"A Measure for Measures:" SSEC Technologies Benchmark Climate from Space
Detection and prediction of decadal climate trends is crucially dependent on the collection of data with extremely high accuracy and information content. Collecting the necessary data is the goal of NASA’s proposed Climate Absolute Radiance and Refractivity Observatory (CLARREO) mission. The mission will support the need for long-term data and provide an extremely high degree of accuracy in global satellite observations. CLARREO observations will be important to decision makers as they consider the complexities of global climate change.
According to Hank Revercomb, Director of the Space Science and Engineering Center (SSEC) and CLARREO team member, “The fundamental purpose of CLARREO is to provide an irrefutable measure of the current state of the Earth’s climate as a reference or benchmark for climate model testing and as a standard for future comparisons.”
Revercomb is co-author on a paper just published in the Bulletin of the American Meteorological Society (BAMS) which presents details and potential value of the CLARREO mission. Symbolizing the mission, the cover illustration shows the Earth benchmarked, or measured to high accuracy with respect to international standards, with a micrometer from space.
The earliest satellite measurements of the Earth’s environment extend back to SSEC co-founder Verner Suomi’s ground-breaking radiation budget experiment launched on the Explorer 7 satellite in 1959. From that initial study until today, satellite instruments have been measuring the total, wavelength-averaged solar and infrared contributions to assess the energy balance of the planet.
In contrast, CLARREO’s instruments will provide full spectra of both the solar-reflected and infrared-emitted radiances that contain much more information about the detailed structure of the climate state. These high spectral resolution radiances, along with atmospheric refractivity from GPS occultation, will be used to test climate model predictions with greater sensitivity to decadal changes.
Since 2008, SSEC scientists and engineers have developed and thoroughly tested a prototype of the new infrared instrumentation needed for CLARREO. The successful prototype consists of a Calibrated Fourier Transform Spectrometer with especially low biases and a system to verify and test the spectrometer directly on orbit.
SSEC’s diligence has resulted in a milestone achievement for CLARREO. In September 2013, NASA’s Earth Science Technology Office announced that SSEC’s prototype for the CLARREO infrared instrumentation achieved the ‘technological readiness’ to proceed with a spaceflight mission.
A key part of CLARREO’s on-orbit verification and test system is the On-Orbit Absolute Radiance Standard (OARS) that uses multiple phase change cells for absolute temperature calibration.

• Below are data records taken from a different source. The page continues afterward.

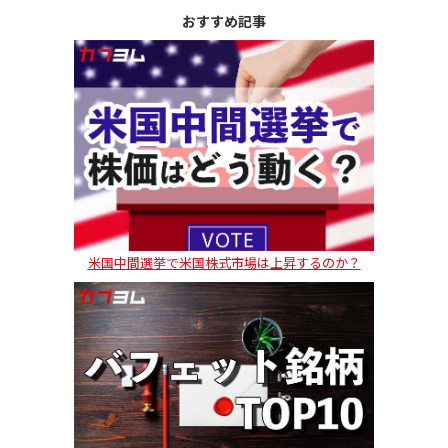
おすすめ記事
米国中間選挙で米国株式市場は上昇するのか？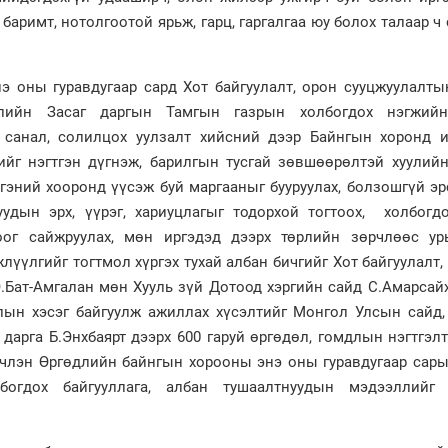
 баримт, нотолгоотой ярьж, гарц, гаргалгаа юу болох талаар ч
 оны гуравдугаар сард Хот байгуулалт, орон сууцжуулалты
лийн Засаг даргын Тамгын газрын холбогдох нэгжий
 санал, солилцох уулзалт хийсний дээр Байнгын хоронд и
ийг нэгтгэн дүгнэж, барилгын тусгай зөвшөөрөлтэй хуулийн
ргэний хооронд үүсэж буй маргааныг бууруулах, болзошгүй э
уудын эрх, үүрэг, хариуцлагыг тодорхой тогтоох, холбогдо
оог сайжруулах, мөн иргэдэд дээрх төрлийн зөрчлөөс ур
лүүлгийг тогтмол хүргэх тухай албан бичгийг Хот байгуулалт,
.Бат-Амгалан мөн Хууль зүй Дотоод хэргийн сайд С.Амарсай
лын хэсэг байгуулж ажиллах хүсэлтийг Монгол Улсын сайд,
 дарга Б.Энхбаярт дээрх 600 гаруй өргөдөл, гомдлын нэгтгэл
нчлэн Өргөдлийн байнгын хорооны энэ оны гуравдугаар сары
богдох байгууллага, албан тушаалтнуудын мэдээллийг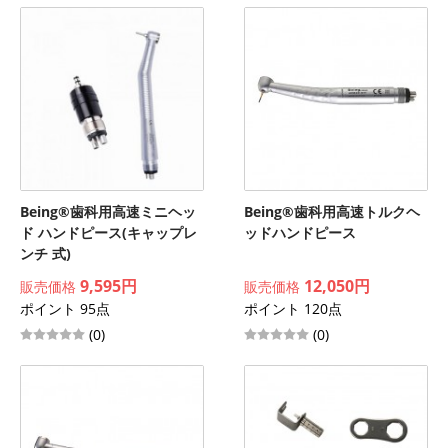
Being®歯科用高速ミニヘッ
Being®歯科用高速トルクヘ
ド ハンドピース(キャップレ
ッドハンドピース
ンチ 式)
9,595円
12,050円
販売価格
販売価格
ポイント 95点
ポイント 120点
(0)
(0)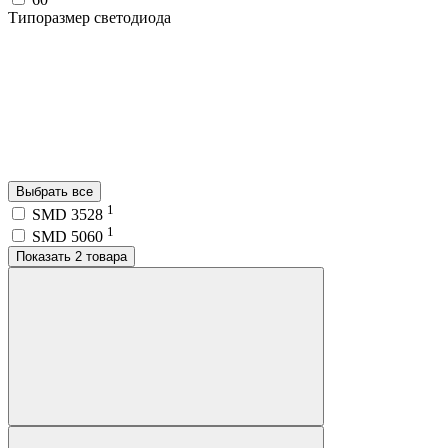
Типоразмер светодиода
Выбрать все
1
SMD 3528
1
SMD 5060
Показать 2 товара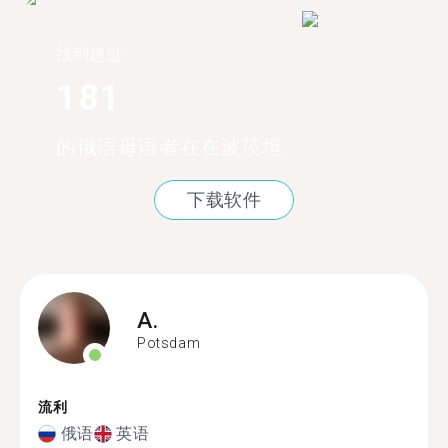
找到超过
181
的俄语母语者在在波茨坦
下载软件
A.
Potsdam
流利
俄语
英语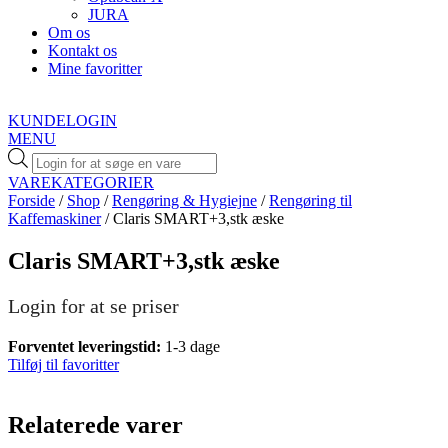
JURA
Om os
Kontakt os
Mine favoritter
KUNDELOGIN
MENU
Products
search
VAREKATEGORIER
Forside
/
Shop
/
Rengøring & Hygiejne
/
Rengøring til
Kaffemaskiner
/ Claris SMART+3,stk æske
Claris SMART+3,stk æske
Login for at se priser
Forventet leveringstid:
1-3 dage
Tilføj til favoritter
Relaterede varer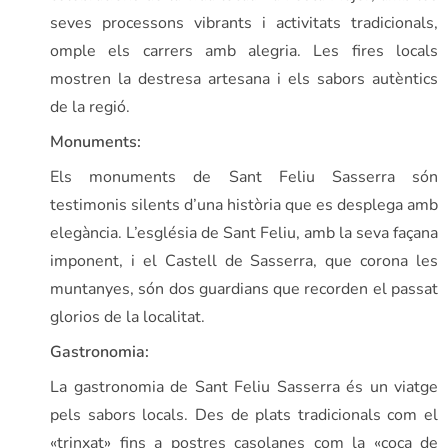
seves processons vibrants i activitats tradicionals,
omple els carrers amb alegria. Les fires locals
mostren la destresa artesana i els sabors autèntics
de la regió.
Monuments:
Els monuments de Sant Feliu Sasserra són
testimonis silents d’una història que es desplega amb
elegància. L’església de Sant Feliu, amb la seva façana
imponent, i el Castell de Sasserra, que corona les
muntanyes, són dos guardians que recorden el passat
glorios de la localitat.
Gastronomia:
La gastronomia de Sant Feliu Sasserra és un viatge
pels sabors locals. Des de plats tradicionals com el
«trinxat» fins a postres casolanes com la «coca de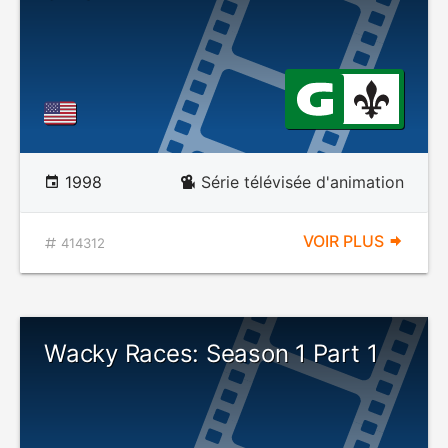
1998
Série télévisée d'animation
VOIR PLUS
414312
Wacky Races: Season 1 Part 1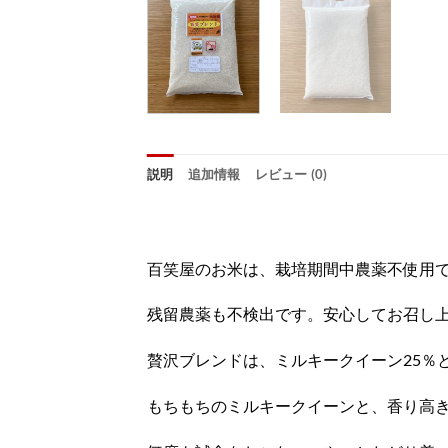
説明
追加情報
レビュー (0)
百笑屋のお米は、栽培期間中農薬不使用
残留農薬も不検出です。安心してお召し上が
贅沢ブレンドは、ミルキークイーン25％
もちもちのミルキークイーンと、香り高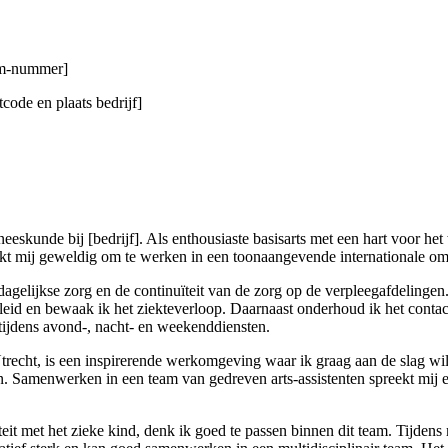
gsm-nummer]
code en plaats bedrijf]
eskunde bij [bedrijf]. Als enthousiaste basisarts met een hart voor he
jkt mij geweldig om te werken in een toonaangevende internationale omg
elijkse zorg en de continuïteit van de zorg op de verpleegafdelingen. 
beleid en bewaak ik het ziekteverloop. Daarnaast onderhoud ik het con
tijdens avond-, nacht- en weekenddiensten.
t, is een inspirerende werkomgeving waar ik graag aan de slag wil ga
ijn. Samenwerken in een team van gedreven arts-assistenten spreekt mij
it met het zieke kind, denk ik goed te passen binnen dit team. Tijdens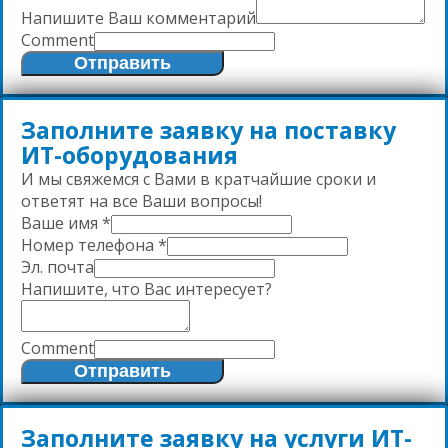
Напишите Ваш комментарий
Comment
Отправить
Заполните заявку на поставку
ИТ-оборудования
И мы свяжемся с Вами в кратчайшие сроки и
ответят на все Ваши вопросы!
Ваше имя
*
Номер телефона
*
Эл. почта
Напишите, что Вас интересует?
Comment
Отправить
Заполните заявку на услуги ИТ-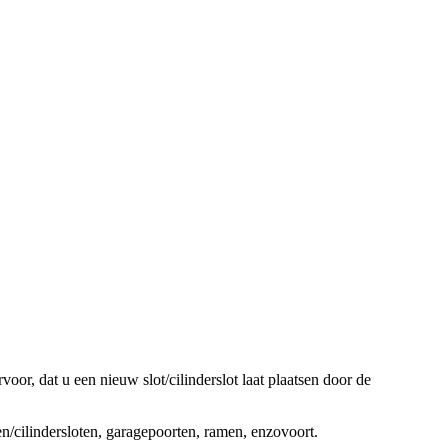
oor, dat u een nieuw slot/cilinderslot laat plaatsen door de
ten/cilindersloten, garagepoorten, ramen, enzovoort.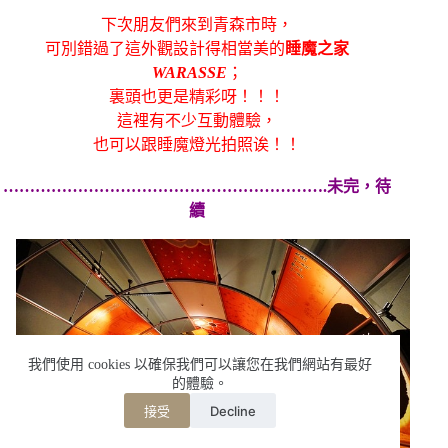
下次朋友們來到青森市時，
可別錯過了這外觀設計得相當美的
睡魔之家
WARASSE
；
裏頭也更是精彩呀！！！
這裡有不少互動體驗，
也可以跟睡魔燈光拍照诶！！
…………………………………………………….未完，待
續
我們使用 cookies 以確保我們可以讓您在我們網站有最好
的體驗。
Decline
接受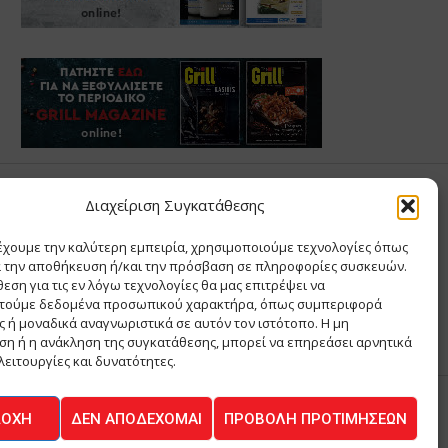
Σ ΑΝΤΩΝΙΟΥ
Διαχείριση Συγκατάθεσης
έχουμε την καλύτερη εμπειρία, χρησιμοποιούμε τεχνολογίες όπως
Σ Θ ΚΑΙ ΣΙΑ ΜΟΝΟΠΡΟΣΩΠΗ ΙΚΕ
α την αποθήκευση ή/και την πρόσβαση σε πληροφορίες συσκευών.
Α
εση για τις εν λόγω τεχνολογίες θα μας επιτρέψει να
ΙΑ
τούμε δεδομένα προσωπικού χαρακτήρα, όπως συμπεριφορά
 ή μοναδικά αναγνωριστικά σε αυτόν τον ιστότοπο. Η μη
η ή η ανάκληση της συγκατάθεσης, μπορεί να επηρεάσει αρνητικά
λειτουργίες και δυνατότητες.
ΔΟΧΉ
ΔΕΝ ΑΠΟΔΈΧΟΜΑΙ
ΠΡΟΒΟΛΉ ΠΡΟΤΙΜΉΣΕΩΝ
ΚΟΙΝΩΝΙΑ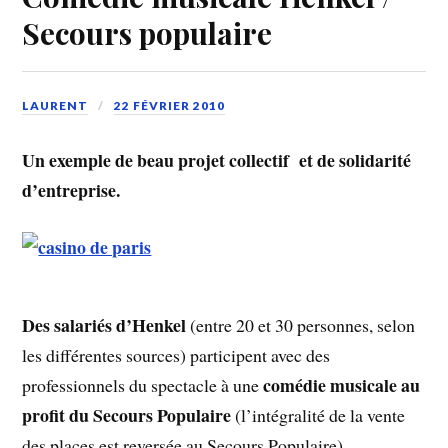
Secours populaire
LAURENT
22 FÉVRIER 2010
Un exemple de beau projet collectif et de solidarité
d’entreprise.
Des salariés d’Henkel
(entre 20 et 30 personnes, selon
les différentes sources) participent avec des
comédie musicale au
professionnels du spectacle à une
profit du Secours Populaire
(l’intégralité de la vente
des places est reversée au Secours Populaire).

The phase change materials are gallium, water, and mercury, each of which has a different melt point temperature. Detecting when each of the substances melts enables the OARS instrument to precisely establish a fundamental temperature scale on orbit. The OARS also employs a “heated halo” source for measuring its spectral emissivity, or absorption, on orbit. Emissivity is the other essential property for determining the radiance of a reference black body.
“In addition to serving as a benchmark,” Revercomb says, “CLARREO measurements will be used as a transfer standard to improve the calibration of other orbiting instruments, improving the accuracy of data we receive from instruments already in orbit.”
Detail of CLARREO (red orbit track) obtaining data matched in time, space, and angle of view
to serve as reference calibration for instruments on a polar orbiting weather satellite (green track).
Image courtesy of BAMS.
While the CLARREO mission is scheduled for launch sometime after 2022, the CLARREO team is committed to earlier demonstrations. Under consideration is a flight on the International Space Station, which would deliver a cost-effective option in a good orbit providing frequent overlap with the orbits of other key satellites.
“The cover story in BAMS is a major event,” Revercomb comments. “It shows that the science community is behind the efforts leading to CLARREO. With the instruments on CLARREO, and the accuracy improvements CLARREO can impart to existing missions, we are looking at much better climate assessments in the future.”